Currently, the maya.utils package contains three routines relevant to threading (see the previous section for details on executeInMainThreadWithResult).
There are two other routines in maya.utils:
  • maya.utils.processIdleEvents(). It is mostly useful for testing: it forces the processing of any queued up idle events.
  • maya.utils.executeDeferred().
    (Similar to maya.utils.executeInMainThreadWithResult() except that it does not wait for the return value.) It delays the execution of the given script or function until Maya is idle. This function runs code using the idle event loop. This means that the main thread must become idle before this Python code is executed.
    There are two different ways to call this function. The first is to supply a single string argument which contains the Python code to execute. In that case the code is interpreted. The second way to call this routine is to pass it a callable object. When that is the case, then the remaining regular arguments and keyword arguments are passed to the callable object.

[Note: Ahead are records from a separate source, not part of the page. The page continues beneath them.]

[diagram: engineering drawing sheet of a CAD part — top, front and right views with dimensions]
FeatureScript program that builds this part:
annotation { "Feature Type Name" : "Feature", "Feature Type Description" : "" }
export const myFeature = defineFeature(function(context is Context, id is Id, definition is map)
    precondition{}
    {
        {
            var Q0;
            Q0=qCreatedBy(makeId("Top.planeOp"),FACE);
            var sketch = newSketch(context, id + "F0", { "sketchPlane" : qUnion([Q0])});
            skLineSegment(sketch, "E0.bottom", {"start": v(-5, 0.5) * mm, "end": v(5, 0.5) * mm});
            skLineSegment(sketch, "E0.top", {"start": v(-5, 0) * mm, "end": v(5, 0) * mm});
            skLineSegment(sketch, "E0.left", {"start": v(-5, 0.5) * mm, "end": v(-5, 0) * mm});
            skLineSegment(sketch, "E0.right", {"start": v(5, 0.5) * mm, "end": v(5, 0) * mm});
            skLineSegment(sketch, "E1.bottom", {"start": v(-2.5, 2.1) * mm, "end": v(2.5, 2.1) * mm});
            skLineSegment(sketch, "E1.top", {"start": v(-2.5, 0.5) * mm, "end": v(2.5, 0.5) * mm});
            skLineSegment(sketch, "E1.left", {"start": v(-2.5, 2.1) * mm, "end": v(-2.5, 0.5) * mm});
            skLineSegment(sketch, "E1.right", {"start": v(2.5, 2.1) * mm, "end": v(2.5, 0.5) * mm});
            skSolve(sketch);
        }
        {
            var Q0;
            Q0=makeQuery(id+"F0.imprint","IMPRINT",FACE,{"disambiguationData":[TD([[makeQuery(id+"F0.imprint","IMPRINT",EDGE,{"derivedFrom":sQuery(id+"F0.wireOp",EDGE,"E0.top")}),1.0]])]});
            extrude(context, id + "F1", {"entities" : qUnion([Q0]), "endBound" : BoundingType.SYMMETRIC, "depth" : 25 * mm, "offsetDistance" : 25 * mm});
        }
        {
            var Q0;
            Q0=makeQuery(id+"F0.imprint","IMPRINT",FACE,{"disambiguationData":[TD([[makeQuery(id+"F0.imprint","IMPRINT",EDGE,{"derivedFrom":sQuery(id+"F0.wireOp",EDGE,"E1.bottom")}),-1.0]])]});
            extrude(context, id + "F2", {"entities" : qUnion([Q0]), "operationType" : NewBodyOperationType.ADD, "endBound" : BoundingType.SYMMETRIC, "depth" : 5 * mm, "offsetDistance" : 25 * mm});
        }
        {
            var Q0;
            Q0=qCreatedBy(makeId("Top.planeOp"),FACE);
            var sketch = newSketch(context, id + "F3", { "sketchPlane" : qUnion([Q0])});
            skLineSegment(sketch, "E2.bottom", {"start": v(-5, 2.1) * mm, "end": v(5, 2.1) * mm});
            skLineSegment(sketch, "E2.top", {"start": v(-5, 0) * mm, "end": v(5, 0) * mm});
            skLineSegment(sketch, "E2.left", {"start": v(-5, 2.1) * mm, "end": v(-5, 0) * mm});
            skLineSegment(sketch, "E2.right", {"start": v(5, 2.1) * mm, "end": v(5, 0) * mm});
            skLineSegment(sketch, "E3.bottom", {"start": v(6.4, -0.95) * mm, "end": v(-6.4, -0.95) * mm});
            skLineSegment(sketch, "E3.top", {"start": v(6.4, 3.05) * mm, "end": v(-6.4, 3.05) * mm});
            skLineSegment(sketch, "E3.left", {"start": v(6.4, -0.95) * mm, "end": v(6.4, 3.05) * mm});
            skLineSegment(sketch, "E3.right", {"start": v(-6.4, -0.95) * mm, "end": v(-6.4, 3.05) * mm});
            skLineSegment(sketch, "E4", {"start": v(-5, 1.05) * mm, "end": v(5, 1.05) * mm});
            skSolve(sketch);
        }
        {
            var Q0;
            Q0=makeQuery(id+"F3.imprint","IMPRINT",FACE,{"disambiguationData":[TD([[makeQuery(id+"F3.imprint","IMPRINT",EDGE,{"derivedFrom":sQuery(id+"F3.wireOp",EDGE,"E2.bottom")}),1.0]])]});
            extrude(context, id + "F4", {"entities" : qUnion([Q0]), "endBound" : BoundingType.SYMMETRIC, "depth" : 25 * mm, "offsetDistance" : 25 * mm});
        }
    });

 As said "It delays the execution of the given script or function until Maya is idle."

All i had to do is put the plugin loading method in the main thread and execute the code inside my thread with Maya.utils.executeDeferred().


Additional Comment

Another solution which havent been tested but i believe should work according to the documentation is if you really want the code of loading the plugin in the thread you should use executeInMainThreadWithResult().

Despite restrictions, there are many potential uses for threading in Python within the context of Maya; for example, spawning a thread to watch a socket for input. To make the use of Python threads more practical, we have provided a way for other threads to execute code in the main thread and wait upon the result.
The maya.utils.executeInMainThreadWithResult() function takes either a string containing Python code or a Python callable object such as a function. In the latter case, executeInMainThreadWithResult() also accepts both regular and keyword arguments that are passed on to the callable object when it is run.